== Records provided

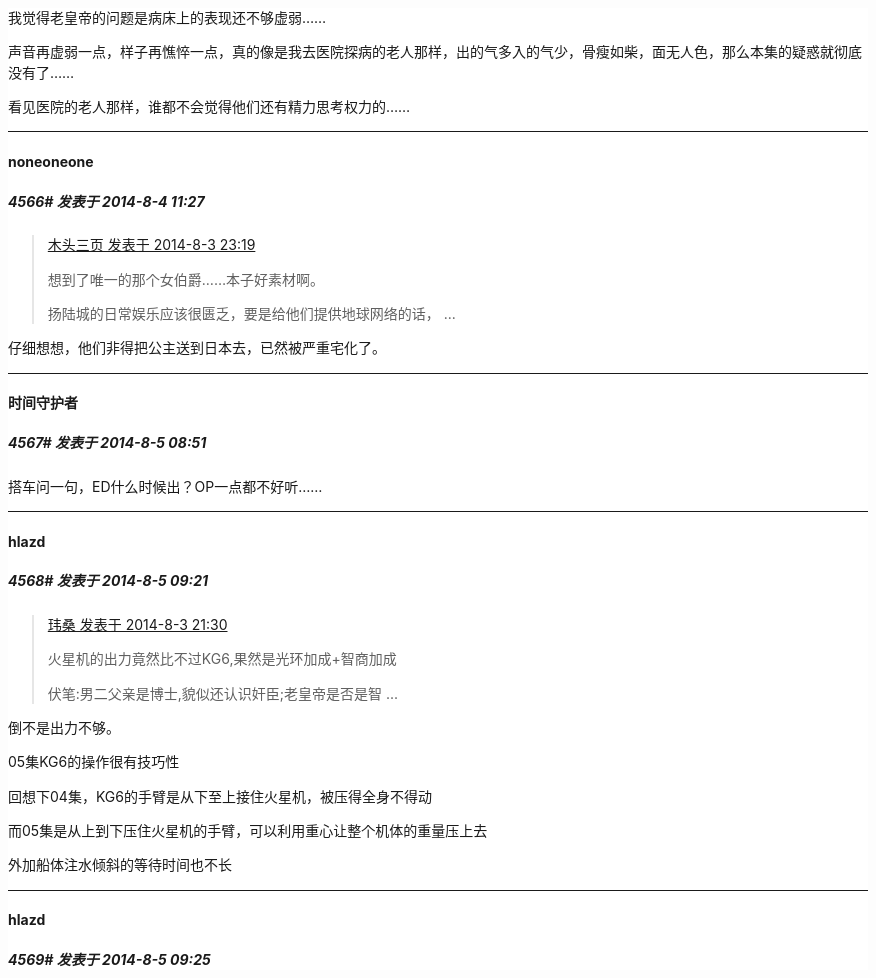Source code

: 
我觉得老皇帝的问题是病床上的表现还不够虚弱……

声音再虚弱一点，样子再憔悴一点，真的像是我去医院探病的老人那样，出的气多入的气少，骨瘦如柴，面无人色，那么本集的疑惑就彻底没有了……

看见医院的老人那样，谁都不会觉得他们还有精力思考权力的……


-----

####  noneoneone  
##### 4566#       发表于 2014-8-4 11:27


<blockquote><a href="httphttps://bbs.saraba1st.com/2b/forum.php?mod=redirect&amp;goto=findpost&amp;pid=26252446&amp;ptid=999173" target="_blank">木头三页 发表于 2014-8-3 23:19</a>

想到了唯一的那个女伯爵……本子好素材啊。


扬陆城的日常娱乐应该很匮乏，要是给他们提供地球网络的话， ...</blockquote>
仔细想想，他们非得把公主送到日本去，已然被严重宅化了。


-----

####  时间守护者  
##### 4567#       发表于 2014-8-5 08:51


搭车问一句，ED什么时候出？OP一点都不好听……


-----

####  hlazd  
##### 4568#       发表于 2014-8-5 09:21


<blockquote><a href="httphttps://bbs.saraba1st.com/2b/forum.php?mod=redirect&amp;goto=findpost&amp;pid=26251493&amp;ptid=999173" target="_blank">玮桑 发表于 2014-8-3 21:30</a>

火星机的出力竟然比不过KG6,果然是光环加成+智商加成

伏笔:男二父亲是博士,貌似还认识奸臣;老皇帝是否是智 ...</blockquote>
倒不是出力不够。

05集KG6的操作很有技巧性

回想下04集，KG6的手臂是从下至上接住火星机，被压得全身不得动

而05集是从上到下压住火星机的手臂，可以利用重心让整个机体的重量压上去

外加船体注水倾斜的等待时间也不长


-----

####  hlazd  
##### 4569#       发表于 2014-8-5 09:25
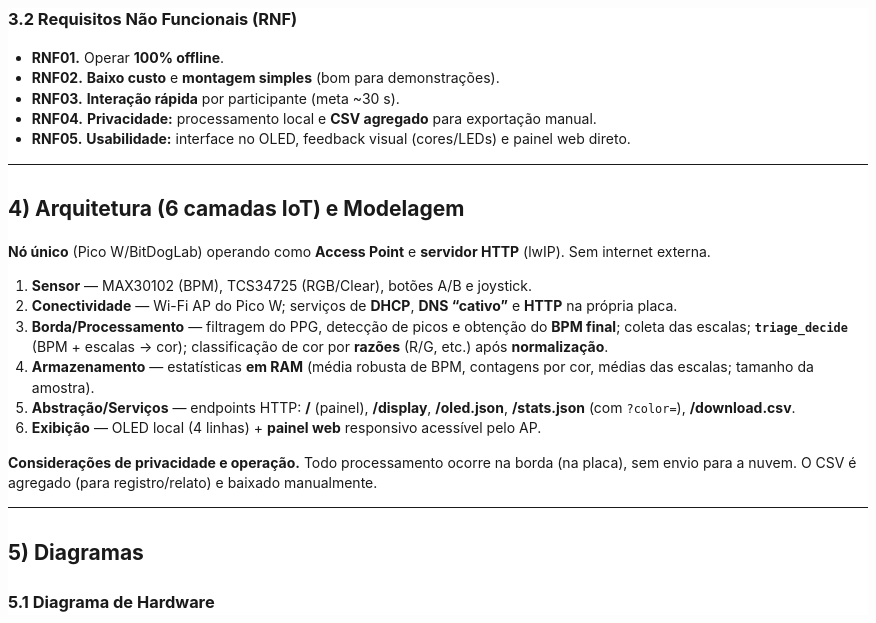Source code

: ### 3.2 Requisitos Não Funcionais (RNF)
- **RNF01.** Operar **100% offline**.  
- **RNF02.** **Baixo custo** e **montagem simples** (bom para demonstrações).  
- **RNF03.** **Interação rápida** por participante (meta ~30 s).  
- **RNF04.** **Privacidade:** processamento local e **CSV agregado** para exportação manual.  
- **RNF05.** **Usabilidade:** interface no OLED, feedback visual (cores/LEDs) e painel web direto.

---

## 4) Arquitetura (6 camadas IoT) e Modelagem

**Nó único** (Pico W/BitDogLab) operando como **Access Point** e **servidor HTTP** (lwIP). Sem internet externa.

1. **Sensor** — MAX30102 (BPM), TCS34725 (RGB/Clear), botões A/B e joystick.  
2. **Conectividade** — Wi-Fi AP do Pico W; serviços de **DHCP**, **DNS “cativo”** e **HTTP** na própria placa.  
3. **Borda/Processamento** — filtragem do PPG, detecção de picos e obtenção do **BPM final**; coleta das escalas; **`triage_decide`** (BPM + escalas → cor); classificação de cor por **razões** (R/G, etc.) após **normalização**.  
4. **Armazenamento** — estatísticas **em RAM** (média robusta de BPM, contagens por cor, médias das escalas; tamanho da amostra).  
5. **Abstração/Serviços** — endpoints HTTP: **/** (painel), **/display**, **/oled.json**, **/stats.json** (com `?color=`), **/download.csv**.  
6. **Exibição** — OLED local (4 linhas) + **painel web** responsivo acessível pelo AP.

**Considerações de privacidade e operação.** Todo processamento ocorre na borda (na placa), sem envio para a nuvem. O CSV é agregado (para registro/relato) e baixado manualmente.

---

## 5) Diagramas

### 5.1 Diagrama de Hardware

====
== Records provided

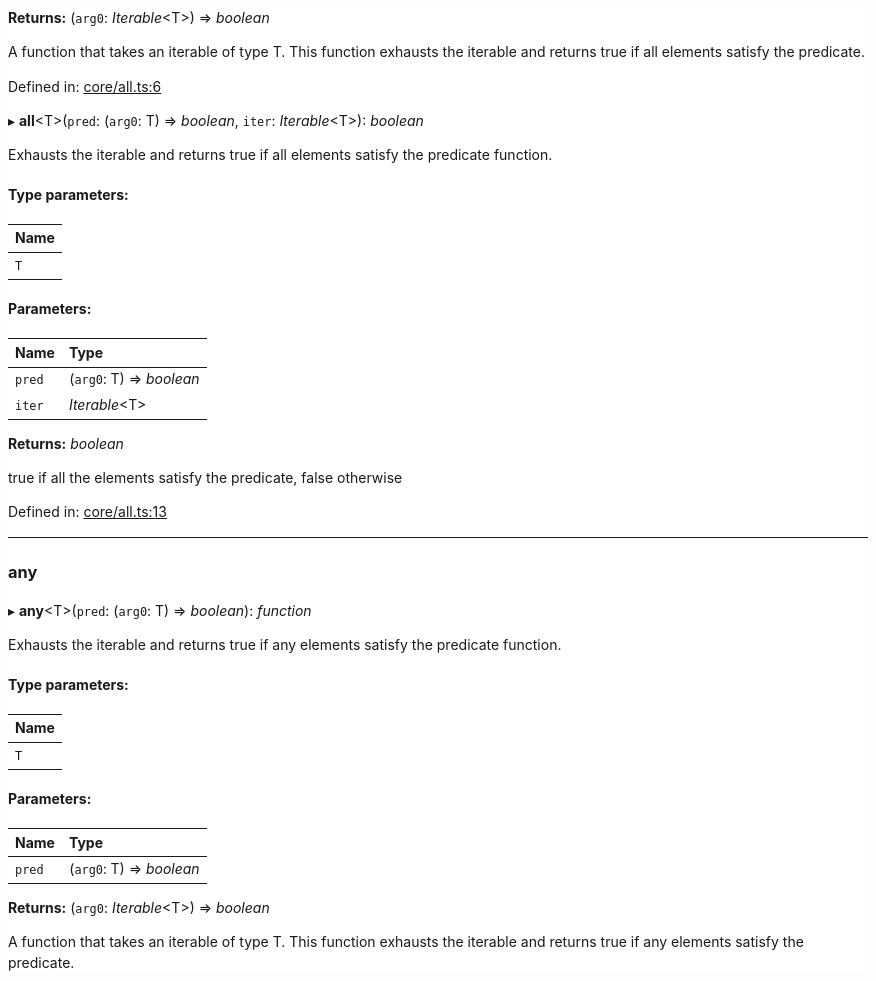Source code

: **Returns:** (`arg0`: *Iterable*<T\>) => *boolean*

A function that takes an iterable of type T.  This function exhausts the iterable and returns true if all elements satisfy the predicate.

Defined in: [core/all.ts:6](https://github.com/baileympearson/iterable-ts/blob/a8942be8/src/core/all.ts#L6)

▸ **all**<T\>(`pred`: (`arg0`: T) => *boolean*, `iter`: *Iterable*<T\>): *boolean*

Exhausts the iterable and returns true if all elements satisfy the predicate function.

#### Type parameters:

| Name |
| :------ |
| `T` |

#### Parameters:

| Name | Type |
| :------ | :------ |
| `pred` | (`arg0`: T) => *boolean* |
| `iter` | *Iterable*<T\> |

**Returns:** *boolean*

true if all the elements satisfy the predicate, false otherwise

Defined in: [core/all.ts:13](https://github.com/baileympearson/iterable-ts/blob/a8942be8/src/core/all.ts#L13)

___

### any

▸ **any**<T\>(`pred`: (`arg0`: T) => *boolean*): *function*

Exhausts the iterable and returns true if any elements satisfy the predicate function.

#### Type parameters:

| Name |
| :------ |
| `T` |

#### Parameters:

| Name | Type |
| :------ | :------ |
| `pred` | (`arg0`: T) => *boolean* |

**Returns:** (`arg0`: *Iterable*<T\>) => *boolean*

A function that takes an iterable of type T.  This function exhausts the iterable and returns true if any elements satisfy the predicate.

====

_Problem statement_
State how many lines of the items above contain the string "href", counting only matches with the same capitalization, and reply with the number alone.

_Result of the exercise_
2